Working model for the role of the BAG6 complex during MAVS biogenesis. The molecular basis for the post-translational targeting and insertion of TA proteins such as MAVS into the mitochondrial outer membrane (MOM) are poorly defined (Bykov et al., 2020) (pathway 1a). Failed mitochondrial import can result in the mislocalisation of MAVS to the cytosol, where it may be recognised by one or more quality control machineries and targeted for proteasomal degradation (Itakura et al., 2016) (pathway 1b). A fraction of newly synthesised MAVS also engages the BAG6 complex either directly (pathway 3) or after transfer from SGTA (pathway 2).
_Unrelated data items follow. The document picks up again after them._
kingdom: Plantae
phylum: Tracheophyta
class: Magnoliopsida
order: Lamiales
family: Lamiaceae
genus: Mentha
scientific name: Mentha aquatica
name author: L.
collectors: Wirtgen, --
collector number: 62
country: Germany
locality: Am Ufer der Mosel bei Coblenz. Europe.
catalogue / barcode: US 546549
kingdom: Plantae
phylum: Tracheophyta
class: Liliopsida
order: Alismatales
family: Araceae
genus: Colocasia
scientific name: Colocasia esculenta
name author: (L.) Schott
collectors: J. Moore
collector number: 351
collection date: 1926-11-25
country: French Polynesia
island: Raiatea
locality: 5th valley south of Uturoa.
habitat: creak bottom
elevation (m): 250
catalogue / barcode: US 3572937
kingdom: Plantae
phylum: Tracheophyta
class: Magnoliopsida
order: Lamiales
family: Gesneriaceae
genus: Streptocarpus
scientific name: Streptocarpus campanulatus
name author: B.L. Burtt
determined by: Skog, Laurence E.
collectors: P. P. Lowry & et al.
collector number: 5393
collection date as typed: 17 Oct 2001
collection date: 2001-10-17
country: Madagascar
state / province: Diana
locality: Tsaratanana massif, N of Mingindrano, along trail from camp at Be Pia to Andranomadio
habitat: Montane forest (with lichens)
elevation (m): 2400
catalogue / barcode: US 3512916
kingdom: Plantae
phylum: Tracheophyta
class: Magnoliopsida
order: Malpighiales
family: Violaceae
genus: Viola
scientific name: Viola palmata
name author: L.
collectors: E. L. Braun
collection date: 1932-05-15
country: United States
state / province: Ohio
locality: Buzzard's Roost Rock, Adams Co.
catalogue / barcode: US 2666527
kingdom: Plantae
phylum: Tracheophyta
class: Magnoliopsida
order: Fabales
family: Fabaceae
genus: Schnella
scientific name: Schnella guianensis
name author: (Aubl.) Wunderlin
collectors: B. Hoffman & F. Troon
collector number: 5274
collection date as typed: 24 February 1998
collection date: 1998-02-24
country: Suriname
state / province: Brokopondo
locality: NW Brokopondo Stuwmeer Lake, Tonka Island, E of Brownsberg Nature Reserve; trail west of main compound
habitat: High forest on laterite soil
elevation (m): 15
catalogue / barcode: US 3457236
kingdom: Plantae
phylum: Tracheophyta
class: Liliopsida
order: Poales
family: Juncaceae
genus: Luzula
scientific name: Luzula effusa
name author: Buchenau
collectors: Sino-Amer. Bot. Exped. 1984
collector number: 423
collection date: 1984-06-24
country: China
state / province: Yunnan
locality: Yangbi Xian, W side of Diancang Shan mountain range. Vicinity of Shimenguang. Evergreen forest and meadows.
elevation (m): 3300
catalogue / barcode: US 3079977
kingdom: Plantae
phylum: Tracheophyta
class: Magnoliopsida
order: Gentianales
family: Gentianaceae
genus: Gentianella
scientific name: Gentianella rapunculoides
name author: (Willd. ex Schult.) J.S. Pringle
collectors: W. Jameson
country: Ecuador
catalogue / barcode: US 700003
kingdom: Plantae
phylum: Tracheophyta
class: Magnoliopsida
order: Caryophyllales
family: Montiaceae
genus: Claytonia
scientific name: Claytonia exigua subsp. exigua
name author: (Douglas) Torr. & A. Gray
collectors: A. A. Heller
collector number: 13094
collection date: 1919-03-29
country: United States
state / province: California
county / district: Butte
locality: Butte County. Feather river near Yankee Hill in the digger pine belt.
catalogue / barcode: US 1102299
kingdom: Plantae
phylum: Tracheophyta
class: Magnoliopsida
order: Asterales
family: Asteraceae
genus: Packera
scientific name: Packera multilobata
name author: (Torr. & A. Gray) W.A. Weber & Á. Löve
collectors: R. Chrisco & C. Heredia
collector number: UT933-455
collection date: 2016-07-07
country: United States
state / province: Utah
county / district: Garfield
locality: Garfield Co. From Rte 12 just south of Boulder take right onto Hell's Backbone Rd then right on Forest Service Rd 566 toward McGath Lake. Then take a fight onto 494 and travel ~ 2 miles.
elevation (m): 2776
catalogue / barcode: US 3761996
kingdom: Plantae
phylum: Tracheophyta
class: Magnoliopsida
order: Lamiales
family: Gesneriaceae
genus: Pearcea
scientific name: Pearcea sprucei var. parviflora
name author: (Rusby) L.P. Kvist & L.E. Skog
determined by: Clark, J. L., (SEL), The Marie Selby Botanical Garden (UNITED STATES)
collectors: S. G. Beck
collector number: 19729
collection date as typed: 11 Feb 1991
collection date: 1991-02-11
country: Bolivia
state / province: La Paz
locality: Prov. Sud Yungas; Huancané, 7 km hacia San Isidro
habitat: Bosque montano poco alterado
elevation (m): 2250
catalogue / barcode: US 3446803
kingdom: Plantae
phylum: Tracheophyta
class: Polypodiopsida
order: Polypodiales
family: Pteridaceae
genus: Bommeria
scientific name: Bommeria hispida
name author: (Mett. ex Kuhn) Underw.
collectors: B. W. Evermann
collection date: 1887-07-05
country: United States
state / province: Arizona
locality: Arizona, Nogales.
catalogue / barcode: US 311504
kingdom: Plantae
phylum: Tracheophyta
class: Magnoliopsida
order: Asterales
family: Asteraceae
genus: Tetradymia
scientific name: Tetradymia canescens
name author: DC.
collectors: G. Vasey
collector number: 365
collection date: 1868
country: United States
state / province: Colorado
In the later case, SGTA may bind MAVS as its TMD leaves the ribosomal exit tunnel or after its release into the cytosol (Leznicki and High, 2020). The BAG6 complex acts upstream of MAVS ‘misinsertion’ into the ER membrane, which is most likely facilitated by the EMC (pathway 4a). It is currently unknown whether additional factors act between the BAG6 complex and the EMC insertase (pathway 4a, see ?). BAG6 binding might also enable the proteasomal degradation of mislocalised MAVS (Rodrigo-Brenni et al., 2014) (pathway 4b). At the ER membrane, ‘mistargeted’ MAVS can be recognised by the P5A-ATPase ATP13A1 and extracted to the cytosol (McKenna et al., 2020) (pathway 5a) for either proteasomal degradation (pathway 5b) or reinsertion into the MOM via an ER-SURF pathway (Hansen et al., 2018) (pathway 5c). The access of an ER-localised pool of MAVS to ER-MOM contacts sites (MAMs) that facilitate MAVS oligomerisation and downstream signalling (Esser-Nobis et al., 2020) (pathway 6) may be modulated by the innate immune response.